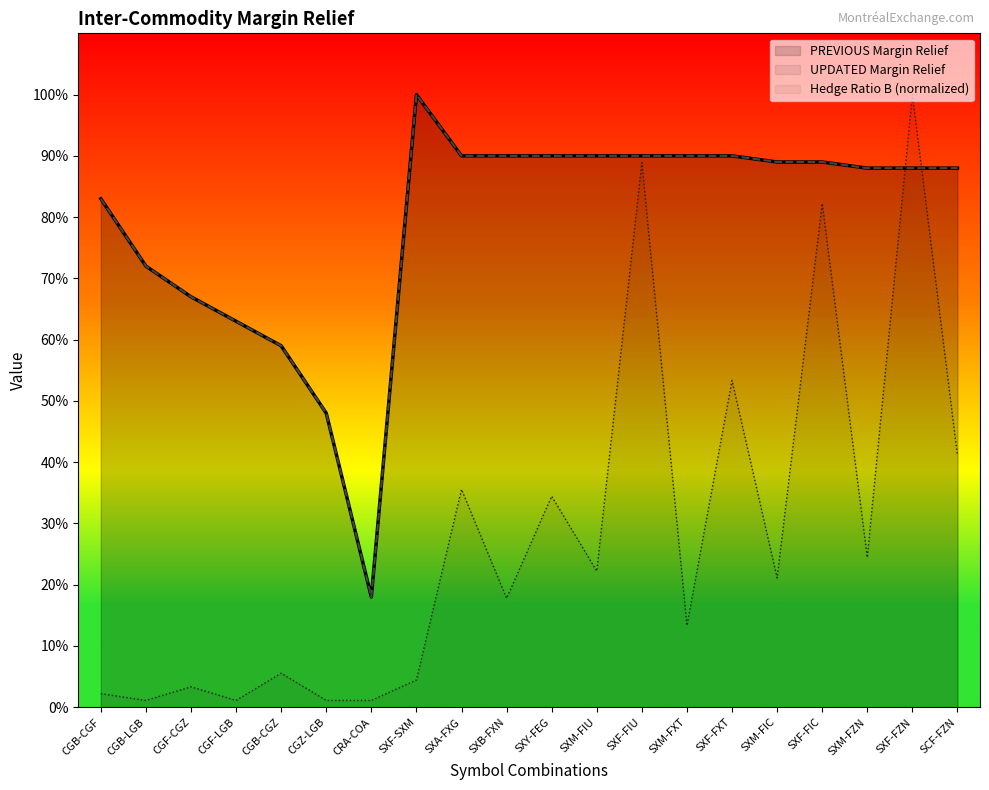

True or false: UPDATED Margin Relief has a value of 1.2 at CGB-CGF.

False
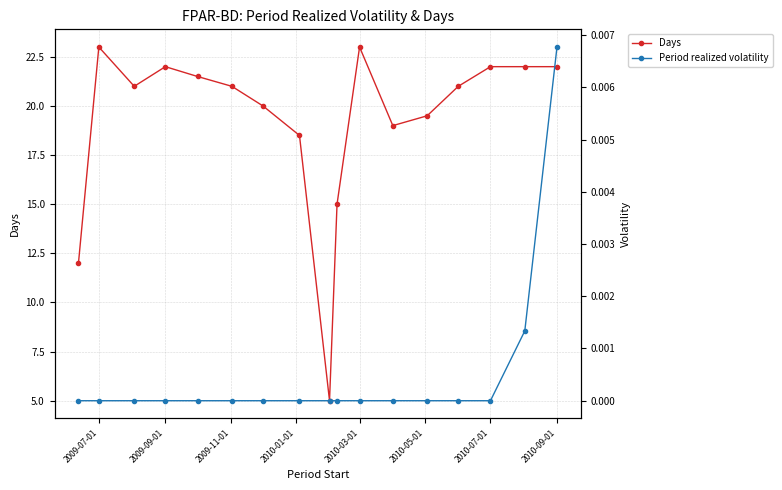

Reading left to right, what are all the values shown in this chart?

Days: 12.0	23.0	21.0	22.0	21.5	21.0	20.0	18.5	5.0	15.0	23.0	19.0	19.5	21.0	22.0	22.0	22.0
Period realized volatility: 0.0	0.0	0.0	0.0	0.0	0.0	0.0	0.0	0.0	0.0	0.0	0.0	0.0	0.0	0.0	0.0	0.0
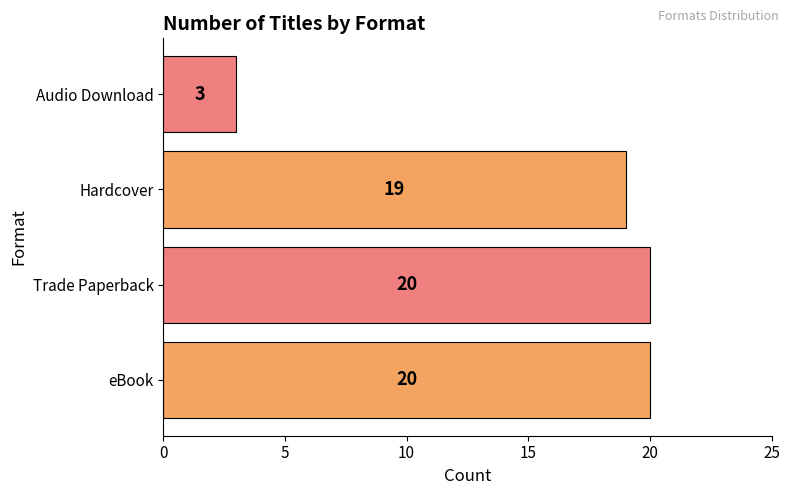

What is the sum of all values?

62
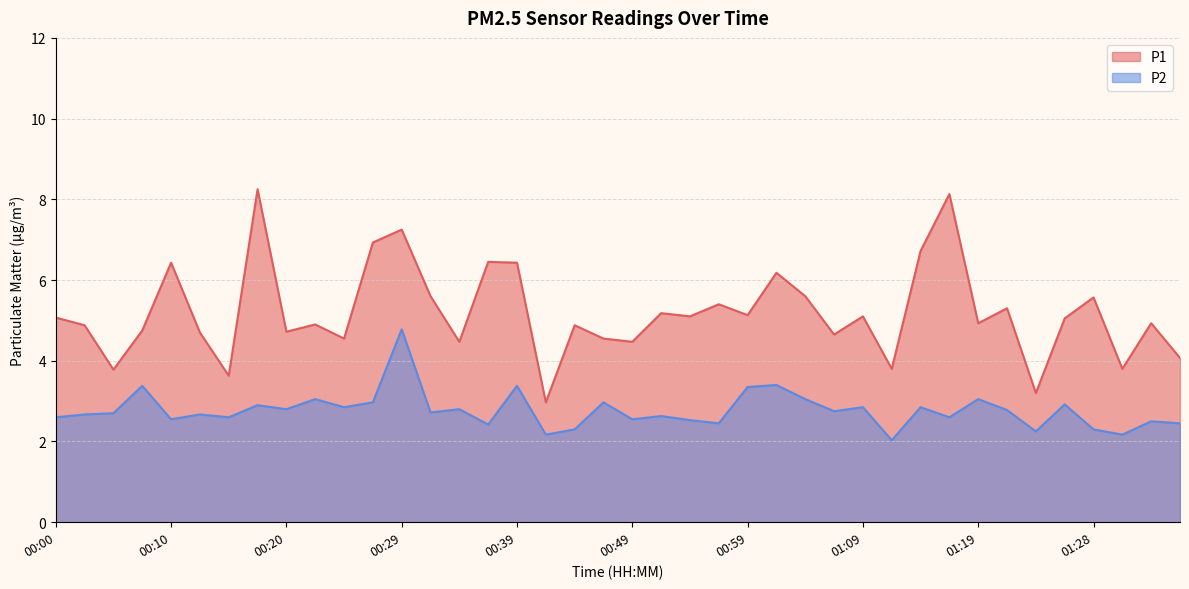

What is the difference between the highest and lowest values at 00:25?

1.7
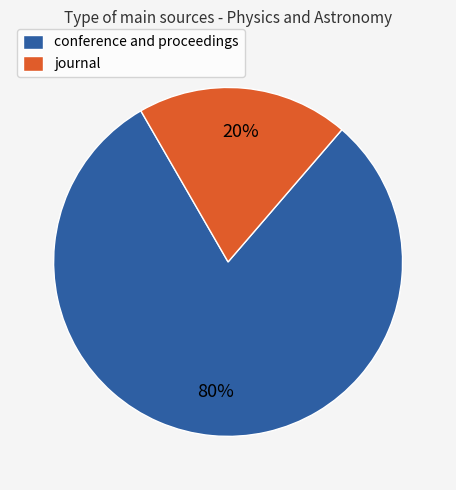

To the nearest percent, what portion does journal represent?

20%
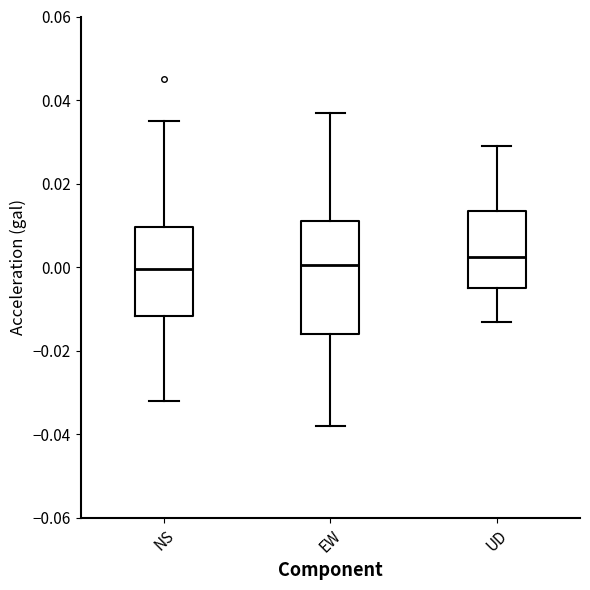

Where does the median line of the box for NS sit on the y-axis? The values are not printed on the chart, so give them approximately, as read against the axis.

0.000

• Action item
Copy out every line of the items above word for word, leaving out the pictures.

• Solution
True or false: UPDATED Margin Relief has a value of 1.2 at CGB-CGF.

False

Reading left to right, what are all the values shown in this chart?

Days: 12.0	23.0	21.0	22.0	21.5	21.0	20.0	18.5	5.0	15.0	23.0	19.0	19.5	21.0	22.0	22.0	22.0
Period realized volatility: 0.0	0.0	0.0	0.0	0.0	0.0	0.0	0.0	0.0	0.0	0.0	0.0	0.0	0.0	0.0	0.0	0.0

What is the sum of all values?

62

What is the difference between the highest and lowest values at 00:25?

1.7

To the nearest percent, what portion does journal represent?

20%

Where does the median line of the box for NS sit on the y-axis? The values are not printed on the chart, so give them approximately, as read against the axis.

0.000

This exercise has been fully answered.